Naming, Branding & Propriedade Intelectual

O nome não precisa ser igual para dar problema: o que Tesla x TERA-print ensina sobre naming

Terafab e TERA-print não são nomes idênticos. Mesmo assim, Tesla, SpaceX e SpaceXAI decidiram ir à Justiça antes de avançar tranquilamente com a nova marca. O caso mostra por que procurar o nome exato no Google ou no INPI está muito longe de ser uma pesquisa de naming completa.

Empório Insights17.09.2026
Colagem editorial com tipos móveis formando uma palavra central, lupa sobre o radical e fichas de arquivo com nomes semelhantes, em preto, cinza, off-white e pink

Terafab parecia um ótimo nome. Até aparecer TERA-print.

Tesla, SpaceX e SpaceXAI ajuizaram em 15 de setembro de 2026 uma ação declaratória contra a empresa de nanotecnologia TERA-print no Tribunal Federal do Distrito Oeste do Texas.

As empresas querem que o Judiciário reconheça que o uso de Terafab para um projeto de fabricação de semicondutores não viola direitos marcários da TERA-print. O processo é Tesla, Inc. et al. v. TERA-print, LLC, nº 1:26-cv-02543.

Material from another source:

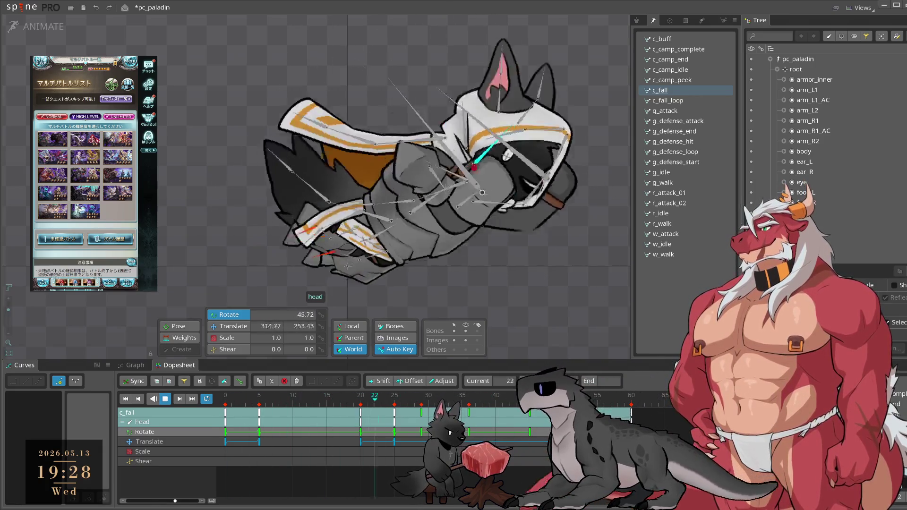
click(466, 405)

Segundo a Reuters, TERA-print havia enviado uma notificação exigindo a interrupção do uso de Terafab. Em vez de esperar uma eventual ação da empresa menor, Tesla, SpaceX e SpaceXAI foram ao tribunal pedir uma declaração antecipada de que podem utilizar o nome.

O caso está começando e não existe decisão sobre o mérito.

É justamente por isso que ele funciona tão bem como exemplo de naming.

Terafab não é TERA-print.

E mesmo assim existe uma discussão séria sobre proximidade marcária.

A pergunta errada é “alguém já usa este nome?”

Alguém pesquisa no Google e numa base de marcas e conclui que o nome está disponível porque ninguém apareceu com a mesma grafia.

Só que disponibilidade marcária nunca foi um jogo de encontrar correspondência exata.

No caso americano, a Reuters informa que a TERA-print possui direitos ligados a TERA-PRINT para equipamentos relacionados a impressão em micro e nanoescala e atua em nanotecnologia. Tesla, por sua vez, apresentou pedidos para TERAFAB relacionados a semicondutores e fabricação.

Existem elementos compartilhados, proximidade tecnológica e uma disputa sobre o quanto produtos, serviços, públicos e mercados efetivamente se aproximam.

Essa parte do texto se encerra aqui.